* BEGIN SUPPLIED INFORMATION *

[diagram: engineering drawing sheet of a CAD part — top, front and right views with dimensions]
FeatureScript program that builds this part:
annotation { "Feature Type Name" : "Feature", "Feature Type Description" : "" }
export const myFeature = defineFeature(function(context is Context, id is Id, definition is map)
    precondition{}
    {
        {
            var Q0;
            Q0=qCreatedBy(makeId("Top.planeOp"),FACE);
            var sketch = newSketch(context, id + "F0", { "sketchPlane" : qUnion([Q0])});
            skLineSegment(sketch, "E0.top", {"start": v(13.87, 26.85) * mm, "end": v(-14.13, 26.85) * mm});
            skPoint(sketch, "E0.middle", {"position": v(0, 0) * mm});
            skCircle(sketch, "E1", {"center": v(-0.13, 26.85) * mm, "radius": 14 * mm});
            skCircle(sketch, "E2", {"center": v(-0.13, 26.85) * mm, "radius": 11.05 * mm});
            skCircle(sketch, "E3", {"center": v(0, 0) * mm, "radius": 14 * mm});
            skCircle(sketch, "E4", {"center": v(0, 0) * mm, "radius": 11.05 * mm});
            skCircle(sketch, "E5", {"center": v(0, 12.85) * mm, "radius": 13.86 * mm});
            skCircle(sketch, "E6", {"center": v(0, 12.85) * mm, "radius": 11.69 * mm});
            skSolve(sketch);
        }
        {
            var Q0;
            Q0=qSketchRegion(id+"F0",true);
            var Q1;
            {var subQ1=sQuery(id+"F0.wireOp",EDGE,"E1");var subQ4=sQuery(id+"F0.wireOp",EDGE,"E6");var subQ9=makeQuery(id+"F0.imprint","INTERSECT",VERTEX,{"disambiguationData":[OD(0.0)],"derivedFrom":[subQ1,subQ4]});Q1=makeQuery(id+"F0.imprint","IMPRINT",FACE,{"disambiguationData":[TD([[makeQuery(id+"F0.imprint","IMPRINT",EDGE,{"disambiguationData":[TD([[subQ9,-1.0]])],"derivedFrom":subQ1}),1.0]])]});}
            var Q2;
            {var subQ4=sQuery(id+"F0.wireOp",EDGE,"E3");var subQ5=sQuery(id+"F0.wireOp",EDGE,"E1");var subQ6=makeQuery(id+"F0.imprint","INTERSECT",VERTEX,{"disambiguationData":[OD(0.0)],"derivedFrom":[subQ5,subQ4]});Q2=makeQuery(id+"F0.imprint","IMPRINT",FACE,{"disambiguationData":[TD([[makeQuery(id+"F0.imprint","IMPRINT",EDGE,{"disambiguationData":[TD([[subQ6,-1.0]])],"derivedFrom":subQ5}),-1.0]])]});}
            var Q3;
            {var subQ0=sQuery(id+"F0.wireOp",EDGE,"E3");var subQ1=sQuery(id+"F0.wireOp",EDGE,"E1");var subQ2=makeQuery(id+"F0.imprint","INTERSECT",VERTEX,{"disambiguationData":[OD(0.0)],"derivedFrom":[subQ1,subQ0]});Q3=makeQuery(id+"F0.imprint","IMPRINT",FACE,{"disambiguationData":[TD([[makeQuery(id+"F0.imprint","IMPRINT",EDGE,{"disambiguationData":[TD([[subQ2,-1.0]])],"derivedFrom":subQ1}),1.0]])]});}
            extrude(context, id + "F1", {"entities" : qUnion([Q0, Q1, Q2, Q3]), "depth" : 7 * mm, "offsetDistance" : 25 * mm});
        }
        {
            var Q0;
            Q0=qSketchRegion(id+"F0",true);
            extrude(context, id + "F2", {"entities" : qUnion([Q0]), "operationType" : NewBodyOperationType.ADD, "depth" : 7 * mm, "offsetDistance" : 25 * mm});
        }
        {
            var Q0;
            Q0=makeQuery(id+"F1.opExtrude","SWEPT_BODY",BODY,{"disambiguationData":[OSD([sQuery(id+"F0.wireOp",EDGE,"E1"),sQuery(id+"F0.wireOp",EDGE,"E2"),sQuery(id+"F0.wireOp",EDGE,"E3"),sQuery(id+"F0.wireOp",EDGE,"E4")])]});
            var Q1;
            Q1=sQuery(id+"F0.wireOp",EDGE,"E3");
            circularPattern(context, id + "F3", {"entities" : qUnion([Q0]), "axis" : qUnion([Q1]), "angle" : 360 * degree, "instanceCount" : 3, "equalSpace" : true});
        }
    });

* END SUPPLIED INFORMATION *

THE TASK:
Extract every line above that contains the string "sQuery". Case matters.

FINAL RESULT:
            {var subQ1=sQuery(id+"F0.wireOp",EDGE,"E1");var subQ4=sQuery(id+"F0.wireOp",EDGE,"E6");var subQ9=makeQuery(id+"F0.imprint","INTERSECT",VERTEX,{"disambiguationData":[OD(0.0)],"derivedFrom":[subQ1,subQ4]});Q1=makeQuery(id+"F0.imprint","IMPRINT",FACE,{"disambiguationData":[TD([[makeQuery(id+"F0.imprint","IMPRINT",EDGE,{"disambiguationData":[TD([[subQ9,-1.0]])],"derivedFrom":subQ1}),1.0]])]});}
            {var subQ4=sQuery(id+"F0.wireOp",EDGE,"E3");var subQ5=sQuery(id+"F0.wireOp",EDGE,"E1");var subQ6=makeQuery(id+"F0.imprint","INTERSECT",VERTEX,{"disambiguationData":[OD(0.0)],"derivedFrom":[subQ5,subQ4]});Q2=makeQuery(id+"F0.imprint","IMPRINT",FACE,{"disambiguationData":[TD([[makeQuery(id+"F0.imprint","IMPRINT",EDGE,{"disambiguationData":[TD([[subQ6,-1.0]])],"derivedFrom":subQ5}),-1.0]])]});}
            {var subQ0=sQuery(id+"F0.wireOp",EDGE,"E3");var subQ1=sQuery(id+"F0.wireOp",EDGE,"E1");var subQ2=makeQuery(id+"F0.imprint","INTERSECT",VERTEX,{"disambiguationData":[OD(0.0)],"derivedFrom":[subQ1,subQ0]});Q3=makeQuery(id+"F0.imprint","IMPRINT",FACE,{"disambiguationData":[TD([[makeQuery(id+"F0.imprint","IMPRINT",EDGE,{"disambiguationData":[TD([[subQ2,-1.0]])],"derivedFrom":subQ1}),1.0]])]});}
            Q0=makeQuery(id+"F1.opExtrude","SWEPT_BODY",BODY,{"disambiguationData":[OSD([sQuery(id+"F0.wireOp",EDGE,"E1"),sQuery(id+"F0.wireOp",EDGE,"E2"),sQuery(id+"F0.wireOp",EDGE,"E3"),sQuery(id+"F0.wireOp",EDGE,"E4")])]});
            Q1=sQuery(id+"F0.wireOp",EDGE,"E3");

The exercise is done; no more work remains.